[Page images and extracted text]
#####

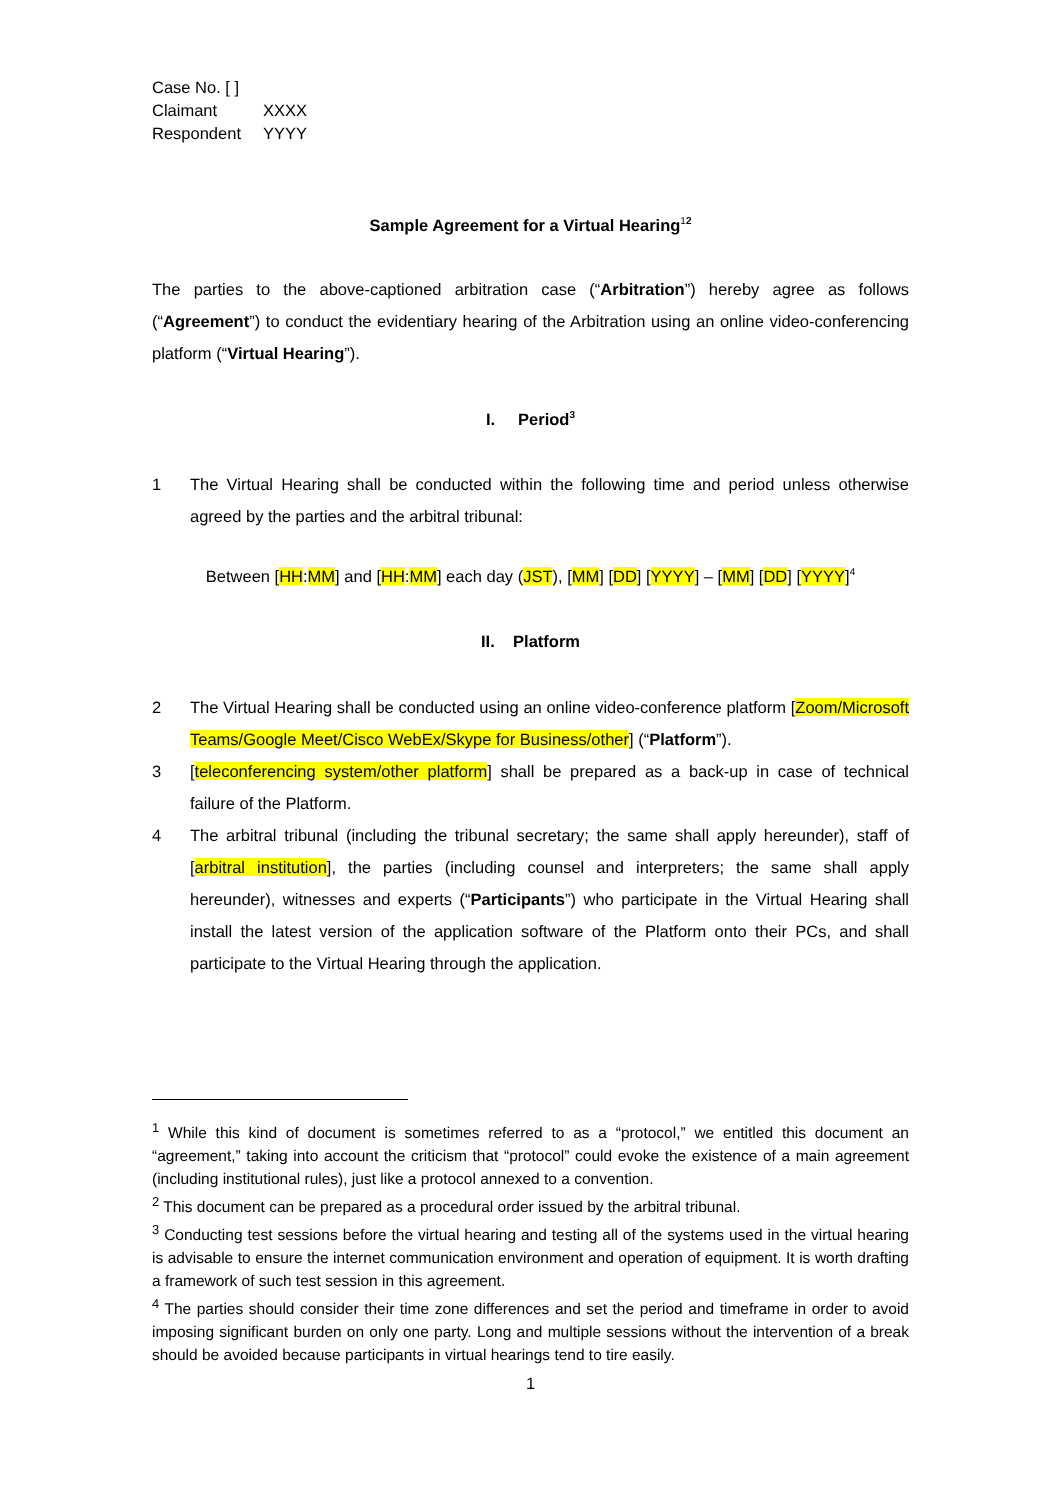| Case No. [ ] | |
| Claimant | XXXX |
| Respondent | YYYY |
Sample Agreement for a Virtual Hearing<sup>1</sup><sup>2</sup>
The parties to the above-captioned arbitration case (“Arbitration”) hereby agree as follows (“Agreement”) to conduct the evidentiary hearing of the Arbitration using an online video-conferencing platform (“Virtual Hearing”).
I. Period<sup>3</sup>
1 The Virtual Hearing shall be conducted within the following time and period unless otherwise agreed by the parties and the arbitral tribunal:
Between [HH:MM] and [HH:MM] each day (JST), [MM] [DD] [YYYY] – [MM] [DD] [YYYY]<sup>4</sup>
II. Platform
2 The Virtual Hearing shall be conducted using an online video-conference platform [Zoom/Microsoft Teams/Google Meet/Cisco WebEx/Skype for Business/other] (“Platform”).
3 [teleconferencing system/other platform] shall be prepared as a back-up in case of technical failure of the Platform.
4 The arbitral tribunal (including the tribunal secretary; the same shall apply hereunder), staff of [arbitral institution], the parties (including counsel and interpreters; the same shall apply hereunder), witnesses and experts (“Participants”) who participate in the Virtual Hearing shall install the latest version of the application software of the Platform onto their PCs, and shall participate to the Virtual Hearing through the application.
<sup>1</sup> While this kind of document is sometimes referred to as a “protocol,” we entitled this document an “agreement,” taking into account the criticism that “protocol” could evoke the existence of a main agreement (including institutional rules), just like a protocol annexed to a convention.
<sup>2</sup> This document can be prepared as a procedural order issued by the arbitral tribunal.
<sup>3</sup> Conducting test sessions before the virtual hearing and testing all of the systems used in the virtual hearing is advisable to ensure the internet communication environment and operation of equipment. It is worth drafting a framework of such test session in this agreement.
<sup>4</sup> The parties should consider their time zone differences and set the period and timeframe in order to avoid imposing significant burden on only one party. Long and multiple sessions without the intervention of a break should be avoided because participants in virtual hearings tend to tire easily.
1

#####

[DESCRIPTION OF THE TASK]
Starting with the first line of the data above, write out each line exactly up to and including the line that holds "<sup>3</sup> Conducting test". Pictures stay out.

[EXERCISE RESPONSE]
| Case No. [ ] | |
| Claimant | XXXX |
| Respondent | YYYY |
Sample Agreement for a Virtual Hearing<sup>1</sup><sup>2</sup>
The parties to the above-captioned arbitration case (“Arbitration”) hereby agree as follows (“Agreement”) to conduct the evidentiary hearing of the Arbitration using an online video-conferencing platform (“Virtual Hearing”).
I. Period<sup>3</sup>
1 The Virtual Hearing shall be conducted within the following time and period unless otherwise agreed by the parties and the arbitral tribunal:
Between [HH:MM] and [HH:MM] each day (JST), [MM] [DD] [YYYY] – [MM] [DD] [YYYY]<sup>4</sup>
II. Platform
2 The Virtual Hearing shall be conducted using an online video-conference platform [Zoom/Microsoft Teams/Google Meet/Cisco WebEx/Skype for Business/other] (“Platform”).
3 [teleconferencing system/other platform] shall be prepared as a back-up in case of technical failure of the Platform.
4 The arbitral tribunal (including the tribunal secretary; the same shall apply hereunder), staff of [arbitral institution], the parties (including counsel and interpreters; the same shall apply hereunder), witnesses and experts (“Participants”) who participate in the Virtual Hearing shall install the latest version of the application software of the Platform onto their PCs, and shall participate to the Virtual Hearing through the application.
<sup>1</sup> While this kind of document is sometimes referred to as a “protocol,” we entitled this document an “agreement,” taking into account the criticism that “protocol” could evoke the existence of a main agreement (including institutional rules), just like a protocol annexed to a convention.
<sup>2</sup> This document can be prepared as a procedural order issued by the arbitral tribunal.
<sup>3</sup> Conducting test sessions before the virtual hearing and testing all of the systems used in the virtual hearing is advisable to ensure the internet communication environment and operation of equipment. It is worth drafting a framework of such test session in this agreement.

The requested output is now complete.